§ EXERCISE BRIEF
Copy out the items below word for word, from the line containing "Page size: 2001x1125." through the line containing "title Contrastive Learning [0, 1, 2000, 141]", including both of those lines.
————————
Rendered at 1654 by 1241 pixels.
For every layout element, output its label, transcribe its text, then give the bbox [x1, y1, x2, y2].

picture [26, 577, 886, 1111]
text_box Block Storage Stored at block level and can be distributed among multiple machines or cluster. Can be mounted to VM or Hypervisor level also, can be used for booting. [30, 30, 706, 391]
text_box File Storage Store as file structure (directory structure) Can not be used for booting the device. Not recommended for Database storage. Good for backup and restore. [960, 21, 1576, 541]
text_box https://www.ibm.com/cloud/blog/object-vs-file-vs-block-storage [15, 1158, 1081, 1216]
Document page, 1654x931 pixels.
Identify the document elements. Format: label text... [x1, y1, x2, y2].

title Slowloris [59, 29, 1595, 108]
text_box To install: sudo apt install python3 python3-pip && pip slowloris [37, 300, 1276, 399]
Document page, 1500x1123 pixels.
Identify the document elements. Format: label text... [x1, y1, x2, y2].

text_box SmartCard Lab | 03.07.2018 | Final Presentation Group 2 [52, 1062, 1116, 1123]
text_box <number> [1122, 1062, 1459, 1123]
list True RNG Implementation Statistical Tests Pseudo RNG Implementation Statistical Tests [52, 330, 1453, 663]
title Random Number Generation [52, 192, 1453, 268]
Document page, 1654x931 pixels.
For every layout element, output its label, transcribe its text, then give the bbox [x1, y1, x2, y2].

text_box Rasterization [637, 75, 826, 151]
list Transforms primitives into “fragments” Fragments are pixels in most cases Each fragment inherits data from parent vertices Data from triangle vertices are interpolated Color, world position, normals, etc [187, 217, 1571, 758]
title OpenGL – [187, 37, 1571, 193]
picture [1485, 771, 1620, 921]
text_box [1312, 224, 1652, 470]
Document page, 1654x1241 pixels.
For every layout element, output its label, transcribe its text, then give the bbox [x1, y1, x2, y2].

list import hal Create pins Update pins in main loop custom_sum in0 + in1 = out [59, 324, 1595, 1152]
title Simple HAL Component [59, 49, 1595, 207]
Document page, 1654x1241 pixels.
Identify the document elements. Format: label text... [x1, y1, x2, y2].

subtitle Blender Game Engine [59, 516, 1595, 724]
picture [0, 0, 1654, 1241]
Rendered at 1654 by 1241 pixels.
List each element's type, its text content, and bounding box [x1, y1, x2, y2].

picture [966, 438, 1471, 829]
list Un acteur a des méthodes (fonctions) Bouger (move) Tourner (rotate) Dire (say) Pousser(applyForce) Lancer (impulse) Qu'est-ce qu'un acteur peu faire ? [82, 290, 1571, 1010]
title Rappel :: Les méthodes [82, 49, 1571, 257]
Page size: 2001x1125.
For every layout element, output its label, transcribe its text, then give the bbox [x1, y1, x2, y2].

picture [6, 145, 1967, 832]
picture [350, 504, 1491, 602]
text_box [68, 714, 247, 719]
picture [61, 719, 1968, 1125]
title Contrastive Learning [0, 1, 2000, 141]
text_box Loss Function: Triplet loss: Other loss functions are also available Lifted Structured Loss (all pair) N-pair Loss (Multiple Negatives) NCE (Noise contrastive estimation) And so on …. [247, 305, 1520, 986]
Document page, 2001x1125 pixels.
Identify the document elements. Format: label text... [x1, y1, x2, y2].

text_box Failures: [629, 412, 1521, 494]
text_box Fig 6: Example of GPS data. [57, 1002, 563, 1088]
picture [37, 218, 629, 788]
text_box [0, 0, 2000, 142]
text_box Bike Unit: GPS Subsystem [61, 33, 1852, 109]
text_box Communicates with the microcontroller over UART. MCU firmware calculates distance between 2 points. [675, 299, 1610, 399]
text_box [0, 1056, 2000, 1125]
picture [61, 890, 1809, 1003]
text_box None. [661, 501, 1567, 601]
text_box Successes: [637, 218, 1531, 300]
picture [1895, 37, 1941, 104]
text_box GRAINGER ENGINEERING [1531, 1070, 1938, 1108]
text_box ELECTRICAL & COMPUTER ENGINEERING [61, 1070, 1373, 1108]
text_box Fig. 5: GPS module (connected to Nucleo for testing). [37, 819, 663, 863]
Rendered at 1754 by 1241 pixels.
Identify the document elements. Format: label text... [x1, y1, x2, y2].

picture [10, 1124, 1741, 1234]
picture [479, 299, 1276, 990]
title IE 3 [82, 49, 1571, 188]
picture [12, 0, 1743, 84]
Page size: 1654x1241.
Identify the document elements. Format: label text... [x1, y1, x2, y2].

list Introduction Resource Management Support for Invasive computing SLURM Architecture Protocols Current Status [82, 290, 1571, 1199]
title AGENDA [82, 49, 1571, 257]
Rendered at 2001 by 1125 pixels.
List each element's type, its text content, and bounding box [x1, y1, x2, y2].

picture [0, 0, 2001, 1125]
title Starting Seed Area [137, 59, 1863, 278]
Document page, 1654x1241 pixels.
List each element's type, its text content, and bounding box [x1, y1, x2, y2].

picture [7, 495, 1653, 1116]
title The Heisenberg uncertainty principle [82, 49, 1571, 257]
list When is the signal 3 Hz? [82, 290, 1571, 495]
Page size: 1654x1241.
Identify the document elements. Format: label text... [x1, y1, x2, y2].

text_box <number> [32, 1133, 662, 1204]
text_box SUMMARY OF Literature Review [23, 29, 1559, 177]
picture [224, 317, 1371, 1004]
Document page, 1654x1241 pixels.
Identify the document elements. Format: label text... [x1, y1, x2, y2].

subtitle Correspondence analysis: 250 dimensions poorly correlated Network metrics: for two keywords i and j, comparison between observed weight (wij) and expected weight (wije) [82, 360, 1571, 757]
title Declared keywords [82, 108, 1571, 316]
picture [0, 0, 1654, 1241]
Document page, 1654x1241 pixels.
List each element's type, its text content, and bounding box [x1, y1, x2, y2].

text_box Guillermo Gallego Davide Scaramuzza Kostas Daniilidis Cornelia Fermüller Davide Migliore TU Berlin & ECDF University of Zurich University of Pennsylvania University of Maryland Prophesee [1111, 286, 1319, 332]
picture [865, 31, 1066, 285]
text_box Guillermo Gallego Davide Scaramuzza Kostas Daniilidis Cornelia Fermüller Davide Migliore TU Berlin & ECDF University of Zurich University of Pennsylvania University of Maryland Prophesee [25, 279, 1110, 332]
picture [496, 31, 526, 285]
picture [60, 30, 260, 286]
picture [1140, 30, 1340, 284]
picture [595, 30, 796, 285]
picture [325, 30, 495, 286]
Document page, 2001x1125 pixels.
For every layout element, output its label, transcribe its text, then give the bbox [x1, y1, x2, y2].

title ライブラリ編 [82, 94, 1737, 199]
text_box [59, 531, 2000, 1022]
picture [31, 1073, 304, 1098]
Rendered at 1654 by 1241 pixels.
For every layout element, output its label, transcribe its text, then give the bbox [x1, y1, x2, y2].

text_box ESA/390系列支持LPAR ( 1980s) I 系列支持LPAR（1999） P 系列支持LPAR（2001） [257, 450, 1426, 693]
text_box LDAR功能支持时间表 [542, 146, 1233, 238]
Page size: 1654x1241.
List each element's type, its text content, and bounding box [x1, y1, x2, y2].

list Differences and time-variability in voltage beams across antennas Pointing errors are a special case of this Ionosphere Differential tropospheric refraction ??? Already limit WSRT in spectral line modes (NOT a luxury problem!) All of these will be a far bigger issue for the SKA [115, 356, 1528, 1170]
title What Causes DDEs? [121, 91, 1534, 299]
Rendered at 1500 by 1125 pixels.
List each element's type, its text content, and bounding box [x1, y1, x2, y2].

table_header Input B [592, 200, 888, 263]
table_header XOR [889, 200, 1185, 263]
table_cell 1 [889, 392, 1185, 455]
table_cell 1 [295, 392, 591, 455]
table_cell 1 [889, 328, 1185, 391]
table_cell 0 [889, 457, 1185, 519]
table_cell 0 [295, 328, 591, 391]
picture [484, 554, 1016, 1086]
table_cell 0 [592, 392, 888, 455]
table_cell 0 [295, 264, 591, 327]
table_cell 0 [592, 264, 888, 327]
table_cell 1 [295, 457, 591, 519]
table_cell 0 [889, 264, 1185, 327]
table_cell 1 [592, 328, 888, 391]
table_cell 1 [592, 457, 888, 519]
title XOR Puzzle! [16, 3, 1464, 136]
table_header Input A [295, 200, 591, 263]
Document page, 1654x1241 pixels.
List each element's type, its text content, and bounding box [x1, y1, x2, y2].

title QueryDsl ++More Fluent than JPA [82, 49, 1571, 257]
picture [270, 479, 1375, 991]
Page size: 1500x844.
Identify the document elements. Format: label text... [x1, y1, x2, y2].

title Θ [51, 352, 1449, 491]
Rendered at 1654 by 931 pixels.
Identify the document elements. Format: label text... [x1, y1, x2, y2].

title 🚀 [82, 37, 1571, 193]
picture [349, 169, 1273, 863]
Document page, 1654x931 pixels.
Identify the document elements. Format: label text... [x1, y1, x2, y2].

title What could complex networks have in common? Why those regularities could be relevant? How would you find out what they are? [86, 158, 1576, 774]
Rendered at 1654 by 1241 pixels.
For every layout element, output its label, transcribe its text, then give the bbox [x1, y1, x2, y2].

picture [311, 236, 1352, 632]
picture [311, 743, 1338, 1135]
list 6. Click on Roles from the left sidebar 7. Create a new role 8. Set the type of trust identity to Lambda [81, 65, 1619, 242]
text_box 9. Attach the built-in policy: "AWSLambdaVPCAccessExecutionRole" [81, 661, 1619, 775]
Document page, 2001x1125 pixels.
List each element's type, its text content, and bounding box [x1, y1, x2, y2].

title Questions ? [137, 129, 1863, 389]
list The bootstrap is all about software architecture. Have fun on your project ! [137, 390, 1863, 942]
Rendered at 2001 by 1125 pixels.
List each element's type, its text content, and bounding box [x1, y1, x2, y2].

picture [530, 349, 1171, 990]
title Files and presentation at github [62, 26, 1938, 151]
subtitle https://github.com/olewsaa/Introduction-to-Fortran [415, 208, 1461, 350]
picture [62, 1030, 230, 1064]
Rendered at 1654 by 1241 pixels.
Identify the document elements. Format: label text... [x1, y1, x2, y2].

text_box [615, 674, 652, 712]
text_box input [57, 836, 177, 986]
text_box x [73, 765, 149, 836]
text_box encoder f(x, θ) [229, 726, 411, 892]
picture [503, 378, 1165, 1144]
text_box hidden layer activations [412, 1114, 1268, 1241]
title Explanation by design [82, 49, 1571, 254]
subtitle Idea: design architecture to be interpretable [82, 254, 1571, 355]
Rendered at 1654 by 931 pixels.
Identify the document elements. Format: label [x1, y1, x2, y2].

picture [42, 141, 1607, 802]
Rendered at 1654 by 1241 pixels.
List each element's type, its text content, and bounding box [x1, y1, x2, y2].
————————
§ TASK ANSWER
Page size: 2001x1125.
For every layout element, output its label, transcribe its text, then give the bbox [x1, y1, x2, y2].

picture [6, 145, 1967, 832]
picture [350, 504, 1491, 602]
text_box [68, 714, 247, 719]
picture [61, 719, 1968, 1125]
title Contrastive Learning [0, 1, 2000, 141]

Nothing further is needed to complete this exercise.